### PROBLEM TO SOLVE
Say the data back exactly as it is written below.

'''

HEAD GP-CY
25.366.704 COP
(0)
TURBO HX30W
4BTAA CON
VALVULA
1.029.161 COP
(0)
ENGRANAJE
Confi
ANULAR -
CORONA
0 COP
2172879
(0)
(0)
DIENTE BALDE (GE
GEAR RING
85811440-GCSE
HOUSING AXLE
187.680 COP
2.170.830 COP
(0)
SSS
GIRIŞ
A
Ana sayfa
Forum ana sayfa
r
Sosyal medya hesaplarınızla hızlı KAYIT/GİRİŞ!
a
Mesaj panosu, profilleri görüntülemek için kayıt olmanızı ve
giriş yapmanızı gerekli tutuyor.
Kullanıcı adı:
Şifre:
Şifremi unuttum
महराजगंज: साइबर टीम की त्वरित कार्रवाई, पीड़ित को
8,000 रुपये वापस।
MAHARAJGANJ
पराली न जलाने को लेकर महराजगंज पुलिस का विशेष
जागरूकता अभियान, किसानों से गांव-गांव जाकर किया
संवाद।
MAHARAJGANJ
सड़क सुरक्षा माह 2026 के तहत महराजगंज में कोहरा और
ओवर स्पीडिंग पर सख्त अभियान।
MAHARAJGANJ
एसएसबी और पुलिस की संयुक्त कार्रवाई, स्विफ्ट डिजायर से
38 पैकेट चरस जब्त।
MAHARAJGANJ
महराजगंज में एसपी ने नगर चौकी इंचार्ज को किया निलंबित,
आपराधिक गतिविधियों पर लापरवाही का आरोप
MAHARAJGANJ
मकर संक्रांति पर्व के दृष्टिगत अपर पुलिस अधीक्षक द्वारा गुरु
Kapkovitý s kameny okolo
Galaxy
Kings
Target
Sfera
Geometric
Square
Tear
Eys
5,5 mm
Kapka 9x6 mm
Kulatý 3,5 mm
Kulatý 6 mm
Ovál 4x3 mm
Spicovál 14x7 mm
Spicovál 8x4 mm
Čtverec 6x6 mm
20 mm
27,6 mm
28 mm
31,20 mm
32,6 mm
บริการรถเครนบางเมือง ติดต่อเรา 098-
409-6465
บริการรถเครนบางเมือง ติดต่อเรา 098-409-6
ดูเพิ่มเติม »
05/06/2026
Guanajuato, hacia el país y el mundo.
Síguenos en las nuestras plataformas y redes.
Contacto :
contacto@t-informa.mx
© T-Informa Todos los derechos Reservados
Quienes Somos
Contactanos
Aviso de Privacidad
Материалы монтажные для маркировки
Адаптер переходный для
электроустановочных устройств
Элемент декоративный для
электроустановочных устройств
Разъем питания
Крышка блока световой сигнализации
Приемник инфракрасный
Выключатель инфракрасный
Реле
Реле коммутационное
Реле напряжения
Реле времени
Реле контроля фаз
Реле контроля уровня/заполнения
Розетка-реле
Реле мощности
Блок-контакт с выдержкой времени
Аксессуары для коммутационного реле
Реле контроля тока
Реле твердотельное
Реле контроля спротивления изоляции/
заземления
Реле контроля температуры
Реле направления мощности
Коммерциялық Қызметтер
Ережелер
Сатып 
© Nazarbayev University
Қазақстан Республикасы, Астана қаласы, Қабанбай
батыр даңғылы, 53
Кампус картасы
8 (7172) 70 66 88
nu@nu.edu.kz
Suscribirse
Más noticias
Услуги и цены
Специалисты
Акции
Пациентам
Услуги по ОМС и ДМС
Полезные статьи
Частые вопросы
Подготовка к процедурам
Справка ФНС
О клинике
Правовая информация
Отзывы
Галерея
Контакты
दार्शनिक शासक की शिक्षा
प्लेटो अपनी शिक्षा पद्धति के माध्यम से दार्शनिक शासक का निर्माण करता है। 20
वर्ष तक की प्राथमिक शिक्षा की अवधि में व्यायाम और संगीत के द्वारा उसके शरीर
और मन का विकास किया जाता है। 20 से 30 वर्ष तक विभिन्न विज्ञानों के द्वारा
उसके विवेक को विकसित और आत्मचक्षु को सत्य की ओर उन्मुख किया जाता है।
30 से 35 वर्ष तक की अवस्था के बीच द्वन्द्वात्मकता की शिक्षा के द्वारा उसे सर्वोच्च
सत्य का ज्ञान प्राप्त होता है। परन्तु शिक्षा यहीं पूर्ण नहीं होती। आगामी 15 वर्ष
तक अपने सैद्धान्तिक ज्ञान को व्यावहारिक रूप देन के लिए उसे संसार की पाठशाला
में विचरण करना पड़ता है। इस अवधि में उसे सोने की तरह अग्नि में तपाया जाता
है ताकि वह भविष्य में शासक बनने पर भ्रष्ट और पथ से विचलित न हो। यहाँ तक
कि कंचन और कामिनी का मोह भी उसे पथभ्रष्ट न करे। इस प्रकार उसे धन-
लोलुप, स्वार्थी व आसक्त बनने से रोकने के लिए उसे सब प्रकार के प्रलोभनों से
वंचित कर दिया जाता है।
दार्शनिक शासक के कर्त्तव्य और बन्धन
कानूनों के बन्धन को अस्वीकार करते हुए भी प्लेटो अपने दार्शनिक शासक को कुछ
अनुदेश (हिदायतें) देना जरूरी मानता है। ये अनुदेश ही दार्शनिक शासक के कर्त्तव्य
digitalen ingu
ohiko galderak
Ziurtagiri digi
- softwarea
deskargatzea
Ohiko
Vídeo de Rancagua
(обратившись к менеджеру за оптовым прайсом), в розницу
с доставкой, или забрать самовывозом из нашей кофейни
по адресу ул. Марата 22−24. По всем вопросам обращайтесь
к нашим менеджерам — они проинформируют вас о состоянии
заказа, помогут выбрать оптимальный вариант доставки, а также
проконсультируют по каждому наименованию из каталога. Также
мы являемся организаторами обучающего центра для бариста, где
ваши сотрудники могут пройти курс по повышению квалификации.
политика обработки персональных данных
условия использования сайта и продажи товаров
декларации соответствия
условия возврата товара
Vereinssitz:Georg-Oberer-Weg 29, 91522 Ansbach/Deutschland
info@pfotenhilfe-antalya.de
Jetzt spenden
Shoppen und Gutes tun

'''

### SOLVED PROBLEM
HEAD GP-CY
25.366.704 COP
(0)
TURBO HX30W
4BTAA CON
VALVULA
1.029.161 COP
(0)
ENGRANAJE
Confi
ANULAR -
CORONA
0 COP
2172879
(0)
(0)
DIENTE BALDE (GE
GEAR RING
85811440-GCSE
HOUSING AXLE
187.680 COP
2.170.830 COP
(0)
SSS
GIRIŞ
A
Ana sayfa
Forum ana sayfa
r
Sosyal medya hesaplarınızla hızlı KAYIT/GİRİŞ!
a
Mesaj panosu, profilleri görüntülemek için kayıt olmanızı ve
giriş yapmanızı gerekli tutuyor.
Kullanıcı adı:
Şifre:
Şifremi unuttum
महराजगंज: साइबर टीम की त्वरित कार्रवाई, पीड़ित को
8,000 रुपये वापस।
MAHARAJGANJ
पराली न जलाने को लेकर महराजगंज पुलिस का विशेष
जागरूकता अभियान, किसानों से गांव-गांव जाकर किया
संवाद।
MAHARAJGANJ
सड़क सुरक्षा माह 2026 के तहत महराजगंज में कोहरा और
ओवर स्पीडिंग पर सख्त अभियान।
MAHARAJGANJ
एसएसबी और पुलिस की संयुक्त कार्रवाई, स्विफ्ट डिजायर से
38 पैकेट चरस जब्त।
MAHARAJGANJ
महराजगंज में एसपी ने नगर चौकी इंचार्ज को किया निलंबित,
आपराधिक गतिविधियों पर लापरवाही का आरोप
MAHARAJGANJ
मकर संक्रांति पर्व के दृष्टिगत अपर पुलिस अधीक्षक द्वारा गुरु
Kapkovitý s kameny okolo
Galaxy
Kings
Target
Sfera
Geometric
Square
Tear
Eys
5,5 mm
Kapka 9x6 mm
Kulatý 3,5 mm
Kulatý 6 mm
Ovál 4x3 mm
Spicovál 14x7 mm
Spicovál 8x4 mm
Čtverec 6x6 mm
20 mm
27,6 mm
28 mm
31,20 mm
32,6 mm
บริการรถเครนบางเมือง ติดต่อเรา 098-
409-6465
บริการรถเครนบางเมือง ติดต่อเรา 098-409-6
ดูเพิ่มเติม »
05/06/2026
Guanajuato, hacia el país y el mundo.
Síguenos en las nuestras plataformas y redes.
Contacto :
contacto@t-informa.mx
© T-Informa Todos los derechos Reservados
Quienes Somos
Contactanos
Aviso de Privacidad
Материалы монтажные для маркировки
Адаптер переходный для
электроустановочных устройств
Элемент декоративный для
электроустановочных устройств
Разъем питания
Крышка блока световой сигнализации
Приемник инфракрасный
Выключатель инфракрасный
Реле
Реле коммутационное
Реле напряжения
Реле времени
Реле контроля фаз
Реле контроля уровня/заполнения
Розетка-реле
Реле мощности
Блок-контакт с выдержкой времени
Аксессуары для коммутационного реле
Реле контроля тока
Реле твердотельное
Реле контроля спротивления изоляции/
заземления
Реле контроля температуры
Реле направления мощности
Коммерциялық Қызметтер
Ережелер
Сатып 
© Nazarbayev University
Қазақстан Республикасы, Астана қаласы, Қабанбай
батыр даңғылы, 53
Кампус картасы
8 (7172) 70 66 88
nu@nu.edu.kz
Suscribirse
Más noticias
Услуги и цены
Специалисты
Акции
Пациентам
Услуги по ОМС и ДМС
Полезные статьи
Частые вопросы
Подготовка к процедурам
Справка ФНС
О клинике
Правовая информация
Отзывы
Галерея
Контакты
दार्शनिक शासक की शिक्षा
प्लेटो अपनी शिक्षा पद्धति के माध्यम से दार्शनिक शासक का निर्माण करता है। 20
वर्ष तक की प्राथमिक शिक्षा की अवधि में व्यायाम और संगीत के द्वारा उसके शरीर
और मन का विकास किया जाता है। 20 से 30 वर्ष तक विभिन्न विज्ञानों के द्वारा
उसके विवेक को विकसित और आत्मचक्षु को सत्य की ओर उन्मुख किया जाता है।
30 से 35 वर्ष तक की अवस्था के बीच द्वन्द्वात्मकता की शिक्षा के द्वारा उसे सर्वोच्च
सत्य का ज्ञान प्राप्त होता है। परन्तु शिक्षा यहीं पूर्ण नहीं होती। आगामी 15 वर्ष
तक अपने सैद्धान्तिक ज्ञान को व्यावहारिक रूप देन के लिए उसे संसार की पाठशाला
में विचरण करना पड़ता है। इस अवधि में उसे सोने की तरह अग्नि में तपाया जाता
है ताकि वह भविष्य में शासक बनने पर भ्रष्ट और पथ से विचलित न हो। यहाँ तक
कि कंचन और कामिनी का मोह भी उसे पथभ्रष्ट न करे। इस प्रकार उसे धन-
लोलुप, स्वार्थी व आसक्त बनने से रोकने के लिए उसे सब प्रकार के प्रलोभनों से
वंचित कर दिया जाता है।
दार्शनिक शासक के कर्त्तव्य और बन्धन
कानूनों के बन्धन को अस्वीकार करते हुए भी प्लेटो अपने दार्शनिक शासक को कुछ
अनुदेश (हिदायतें) देना जरूरी मानता है। ये अनुदेश ही दार्शनिक शासक के कर्त्तव्य
digitalen ingu
ohiko galderak
Ziurtagiri digi
- softwarea
deskargatzea
Ohiko
Vídeo de Rancagua
(обратившись к менеджеру за оптовым прайсом), в розницу
с доставкой, или забрать самовывозом из нашей кофейни
по адресу ул. Марата 22−24. По всем вопросам обращайтесь
к нашим менеджерам — они проинформируют вас о состоянии
заказа, помогут выбрать оптимальный вариант доставки, а также
проконсультируют по каждому наименованию из каталога. Также
мы являемся организаторами обучающего центра для бариста, где
ваши сотрудники могут пройти курс по повышению квалификации.
политика обработки персональных данных
условия использования сайта и продажи товаров
декларации соответствия
условия возврата товара
Vereinssitz:Georg-Oberer-Weg 29, 91522 Ansbach/Deutschland
info@pfotenhilfe-antalya.de
Jetzt spenden
Shoppen und Gutes tun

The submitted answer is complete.